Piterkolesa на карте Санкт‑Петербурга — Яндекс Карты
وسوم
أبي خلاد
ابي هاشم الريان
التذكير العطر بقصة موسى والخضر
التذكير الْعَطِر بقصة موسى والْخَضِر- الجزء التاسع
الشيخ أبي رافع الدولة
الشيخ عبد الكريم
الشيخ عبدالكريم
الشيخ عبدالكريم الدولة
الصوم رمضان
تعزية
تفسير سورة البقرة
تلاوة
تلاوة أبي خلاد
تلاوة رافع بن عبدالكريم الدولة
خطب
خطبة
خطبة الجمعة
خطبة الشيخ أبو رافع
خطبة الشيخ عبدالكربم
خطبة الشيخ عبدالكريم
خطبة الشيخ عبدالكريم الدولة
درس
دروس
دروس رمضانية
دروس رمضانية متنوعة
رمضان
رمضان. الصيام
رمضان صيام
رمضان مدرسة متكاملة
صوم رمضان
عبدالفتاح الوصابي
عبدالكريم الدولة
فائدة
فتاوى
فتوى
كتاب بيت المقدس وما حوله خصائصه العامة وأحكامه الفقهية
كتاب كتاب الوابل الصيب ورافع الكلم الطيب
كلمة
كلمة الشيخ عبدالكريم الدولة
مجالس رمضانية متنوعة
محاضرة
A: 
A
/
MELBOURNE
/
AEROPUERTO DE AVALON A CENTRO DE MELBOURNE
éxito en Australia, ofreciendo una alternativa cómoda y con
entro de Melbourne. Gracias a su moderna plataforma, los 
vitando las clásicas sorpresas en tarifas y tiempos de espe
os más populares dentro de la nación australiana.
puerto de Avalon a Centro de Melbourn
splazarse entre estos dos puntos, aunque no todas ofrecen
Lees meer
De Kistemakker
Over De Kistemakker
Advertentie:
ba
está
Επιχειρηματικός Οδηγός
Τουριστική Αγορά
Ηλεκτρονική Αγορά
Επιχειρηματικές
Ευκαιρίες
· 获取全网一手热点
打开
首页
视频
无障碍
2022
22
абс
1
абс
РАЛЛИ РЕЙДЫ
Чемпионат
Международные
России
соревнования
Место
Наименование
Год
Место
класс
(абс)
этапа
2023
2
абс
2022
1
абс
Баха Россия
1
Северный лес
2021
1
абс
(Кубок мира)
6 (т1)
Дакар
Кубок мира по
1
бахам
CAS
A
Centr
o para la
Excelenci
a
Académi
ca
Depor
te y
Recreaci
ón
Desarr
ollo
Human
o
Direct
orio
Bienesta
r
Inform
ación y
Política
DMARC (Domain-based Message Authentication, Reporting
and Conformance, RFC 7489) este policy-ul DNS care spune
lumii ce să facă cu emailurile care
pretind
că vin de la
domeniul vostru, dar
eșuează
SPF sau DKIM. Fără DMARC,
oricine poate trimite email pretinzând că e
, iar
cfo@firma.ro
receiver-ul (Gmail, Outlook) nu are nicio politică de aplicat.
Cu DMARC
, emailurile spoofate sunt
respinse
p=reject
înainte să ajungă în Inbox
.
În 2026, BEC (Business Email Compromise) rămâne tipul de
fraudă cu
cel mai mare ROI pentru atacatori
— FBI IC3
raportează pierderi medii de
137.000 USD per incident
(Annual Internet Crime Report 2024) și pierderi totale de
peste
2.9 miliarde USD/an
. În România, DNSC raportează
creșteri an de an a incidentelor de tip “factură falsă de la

▸ **What you have to do**
Return every line above exactly as it stands.

▸ **Exercise solution**
Piterkolesa на карте Санкт‑Петербурга — Яндекс Карты
وسوم
أبي خلاد
ابي هاشم الريان
التذكير العطر بقصة موسى والخضر
التذكير الْعَطِر بقصة موسى والْخَضِر- الجزء التاسع
الشيخ أبي رافع الدولة
الشيخ عبد الكريم
الشيخ عبدالكريم
الشيخ عبدالكريم الدولة
الصوم رمضان
تعزية
تفسير سورة البقرة
تلاوة
تلاوة أبي خلاد
تلاوة رافع بن عبدالكريم الدولة
خطب
خطبة
خطبة الجمعة
خطبة الشيخ أبو رافع
خطبة الشيخ عبدالكربم
خطبة الشيخ عبدالكريم
خطبة الشيخ عبدالكريم الدولة
درس
دروس
دروس رمضانية
دروس رمضانية متنوعة
رمضان
رمضان. الصيام
رمضان صيام
رمضان مدرسة متكاملة
صوم رمضان
عبدالفتاح الوصابي
عبدالكريم الدولة
فائدة
فتاوى
فتوى
كتاب بيت المقدس وما حوله خصائصه العامة وأحكامه الفقهية
كتاب كتاب الوابل الصيب ورافع الكلم الطيب
كلمة
كلمة الشيخ عبدالكريم الدولة
مجالس رمضانية متنوعة
محاضرة
A: 
A
/
MELBOURNE
/
AEROPUERTO DE AVALON A CENTRO DE MELBOURNE
éxito en Australia, ofreciendo una alternativa cómoda y con
entro de Melbourne. Gracias a su moderna plataforma, los 
vitando las clásicas sorpresas en tarifas y tiempos de espe
os más populares dentro de la nación australiana.
puerto de Avalon a Centro de Melbourn
splazarse entre estos dos puntos, aunque no todas ofrecen
Lees meer
De Kistemakker
Over De Kistemakker
Advertentie:
ba
está
Επιχειρηματικός Οδηγός
Τουριστική Αγορά
Ηλεκτρονική Αγορά
Επιχειρηματικές
Ευκαιρίες
· 获取全网一手热点
打开
首页
视频
无障碍
2022
22
абс
1
абс
РАЛЛИ РЕЙДЫ
Чемпионат
Международные
России
соревнования
Место
Наименование
Год
Место
класс
(абс)
этапа
2023
2
абс
2022
1
абс
Баха Россия
1
Северный лес
2021
1
абс
(Кубок мира)
6 (т1)
Дакар
Кубок мира по
1
бахам
CAS
A
Centr
o para la
Excelenci
a
Académi
ca
Depor
te y
Recreaci
ón
Desarr
ollo
Human
o
Direct
orio
Bienesta
r
Inform
ación y
Política
DMARC (Domain-based Message Authentication, Reporting
and Conformance, RFC 7489) este policy-ul DNS care spune
lumii ce să facă cu emailurile care
pretind
că vin de la
domeniul vostru, dar
eșuează
SPF sau DKIM. Fără DMARC,
oricine poate trimite email pretinzând că e
, iar
cfo@firma.ro
receiver-ul (Gmail, Outlook) nu are nicio politică de aplicat.
Cu DMARC
, emailurile spoofate sunt
respinse
p=reject
înainte să ajungă în Inbox
.
În 2026, BEC (Business Email Compromise) rămâne tipul de
fraudă cu
cel mai mare ROI pentru atacatori
— FBI IC3
raportează pierderi medii de
137.000 USD per incident
(Annual Internet Crime Report 2024) și pierderi totale de
peste
2.9 miliarde USD/an
. În România, DNSC raportează
creșteri an de an a incidentelor de tip “factură falsă de la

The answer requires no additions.